- TASK INPUTS -
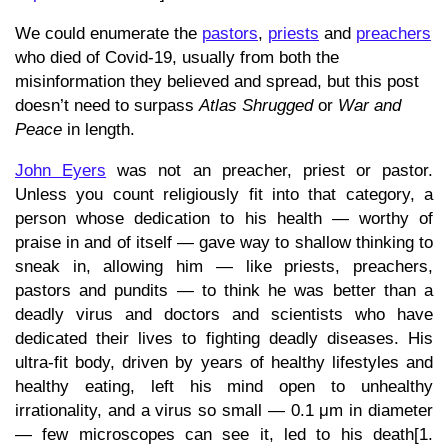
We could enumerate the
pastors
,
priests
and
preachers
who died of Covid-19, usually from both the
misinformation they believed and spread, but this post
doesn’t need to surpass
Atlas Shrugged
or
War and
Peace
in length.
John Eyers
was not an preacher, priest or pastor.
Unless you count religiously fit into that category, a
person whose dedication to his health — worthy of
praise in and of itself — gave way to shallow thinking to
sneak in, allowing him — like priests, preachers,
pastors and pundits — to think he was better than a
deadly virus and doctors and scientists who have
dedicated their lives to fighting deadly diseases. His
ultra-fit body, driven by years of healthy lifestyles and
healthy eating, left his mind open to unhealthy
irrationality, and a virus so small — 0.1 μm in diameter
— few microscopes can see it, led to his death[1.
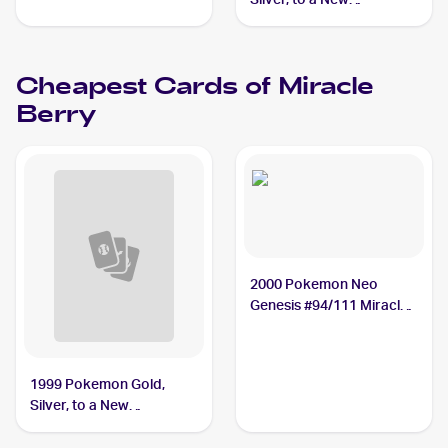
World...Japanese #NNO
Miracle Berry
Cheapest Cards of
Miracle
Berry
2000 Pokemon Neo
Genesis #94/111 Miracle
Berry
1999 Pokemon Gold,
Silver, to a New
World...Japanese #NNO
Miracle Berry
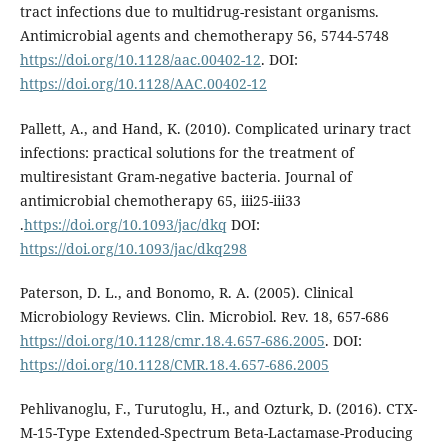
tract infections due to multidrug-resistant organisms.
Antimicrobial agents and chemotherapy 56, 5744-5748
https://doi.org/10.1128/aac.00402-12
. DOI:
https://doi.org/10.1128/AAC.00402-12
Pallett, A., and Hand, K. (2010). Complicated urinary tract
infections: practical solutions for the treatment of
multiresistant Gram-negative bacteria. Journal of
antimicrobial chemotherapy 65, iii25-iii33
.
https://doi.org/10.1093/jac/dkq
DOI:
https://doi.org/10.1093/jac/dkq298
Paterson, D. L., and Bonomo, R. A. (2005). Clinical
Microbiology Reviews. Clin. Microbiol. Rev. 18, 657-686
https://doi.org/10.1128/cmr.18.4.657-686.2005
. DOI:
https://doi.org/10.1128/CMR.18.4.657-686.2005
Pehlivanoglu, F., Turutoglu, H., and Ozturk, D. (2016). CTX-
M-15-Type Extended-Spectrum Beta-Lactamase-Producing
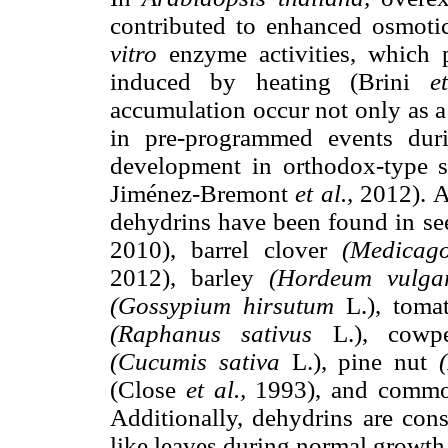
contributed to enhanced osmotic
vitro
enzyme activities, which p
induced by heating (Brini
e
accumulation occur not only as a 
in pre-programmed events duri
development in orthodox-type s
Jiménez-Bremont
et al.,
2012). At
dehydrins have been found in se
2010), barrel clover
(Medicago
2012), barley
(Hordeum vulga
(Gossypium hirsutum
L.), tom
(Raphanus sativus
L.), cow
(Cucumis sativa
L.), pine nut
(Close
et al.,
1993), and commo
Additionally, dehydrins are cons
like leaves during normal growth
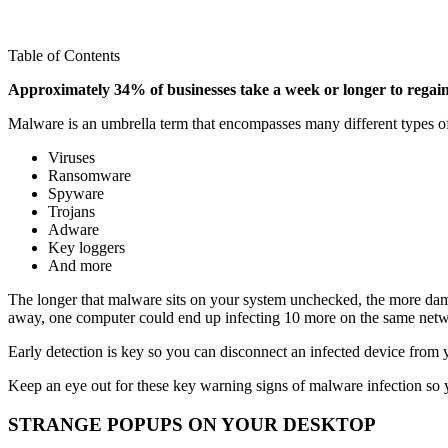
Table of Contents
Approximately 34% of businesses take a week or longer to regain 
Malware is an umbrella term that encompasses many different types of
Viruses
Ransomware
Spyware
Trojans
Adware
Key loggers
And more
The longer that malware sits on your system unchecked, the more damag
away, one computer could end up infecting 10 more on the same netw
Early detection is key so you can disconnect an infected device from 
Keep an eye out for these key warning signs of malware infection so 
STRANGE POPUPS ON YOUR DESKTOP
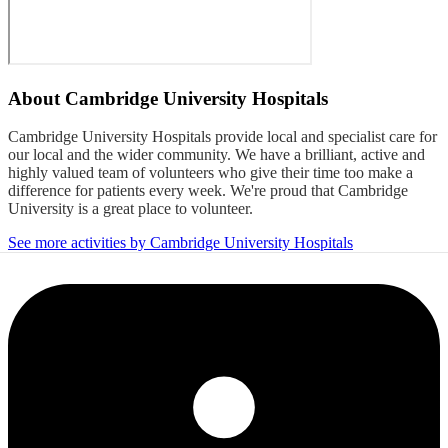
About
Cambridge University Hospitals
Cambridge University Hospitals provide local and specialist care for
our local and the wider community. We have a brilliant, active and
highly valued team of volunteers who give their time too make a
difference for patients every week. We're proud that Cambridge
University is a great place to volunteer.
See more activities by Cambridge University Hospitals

- PROBLEM REQUIREMENTS -
The records above should be copied word for word, with the pictures left out.

- EXERCISE ANSWER -
We could enumerate the
pastors
,
priests
and
preachers
who died of Covid-19, usually from both the
misinformation they believed and spread, but this post
doesn’t need to surpass
Atlas Shrugged
or
War and
Peace
in length.
John Eyers
was not an preacher, priest or pastor.
Unless you count religiously fit into that category, a
person whose dedication to his health — worthy of
praise in and of itself — gave way to shallow thinking to
sneak in, allowing him — like priests, preachers,
pastors and pundits — to think he was better than a
deadly virus and doctors and scientists who have
dedicated their lives to fighting deadly diseases. His
ultra-fit body, driven by years of healthy lifestyles and
healthy eating, left his mind open to unhealthy
irrationality, and a virus so small — 0.1 μm in diameter
— few microscopes can see it, led to his death[1.
World...Japanese #NNO
Miracle Berry
Cheapest Cards of
Miracle
Berry
2000 Pokemon Neo
Genesis #94/111 Miracle
Berry
1999 Pokemon Gold,
Silver, to a New
World...Japanese #NNO
Miracle Berry
tract infections due to multidrug-resistant organisms.
Antimicrobial agents and chemotherapy 56, 5744-5748
https://doi.org/10.1128/aac.00402-12
. DOI:
https://doi.org/10.1128/AAC.00402-12
Pallett, A., and Hand, K. (2010). Complicated urinary tract
infections: practical solutions for the treatment of
multiresistant Gram-negative bacteria. Journal of
antimicrobial chemotherapy 65, iii25-iii33
.
https://doi.org/10.1093/jac/dkq
DOI:
https://doi.org/10.1093/jac/dkq298
Paterson, D. L., and Bonomo, R. A. (2005). Clinical
Microbiology Reviews. Clin. Microbiol. Rev. 18, 657-686
https://doi.org/10.1128/cmr.18.4.657-686.2005
. DOI:
https://doi.org/10.1128/CMR.18.4.657-686.2005
Pehlivanoglu, F., Turutoglu, H., and Ozturk, D. (2016). CTX-
M-15-Type Extended-Spectrum Beta-Lactamase-Producing
contributed to enhanced osmotic
vitro
enzyme activities, which p
induced by heating (Brini
e
accumulation occur not only as a 
in pre-programmed events duri
development in orthodox-type s
Jiménez-Bremont
et al.,
2012). At
dehydrins have been found in se
2010), barrel clover
(Medicago
2012), barley
(Hordeum vulga
(Gossypium hirsutum
L.), tom
(Raphanus sativus
L.), cow
(Cucumis sativa
L.), pine nut
(Close
et al.,
1993), and commo
Additionally, dehydrins are cons
like leaves during normal growth
Table of Contents
Approximately 34% of businesses take a week or longer to regain 
Malware is an umbrella term that encompasses many different types of
Viruses
Ransomware
Spyware
Trojans
Adware
Key loggers
And more
The longer that malware sits on your system unchecked, the more damag
away, one computer could end up infecting 10 more on the same netw
Early detection is key so you can disconnect an infected device from 
Keep an eye out for these key warning signs of malware infection so 
STRANGE POPUPS ON YOUR DESKTOP
About
Cambridge University Hospitals
Cambridge University Hospitals provide local and specialist care for
our local and the wider community. We have a brilliant, active and
highly valued team of volunteers who give their time too make a
difference for patients every week. We're proud that Cambridge
University is a great place to volunteer.
See more activities by Cambridge University Hospitals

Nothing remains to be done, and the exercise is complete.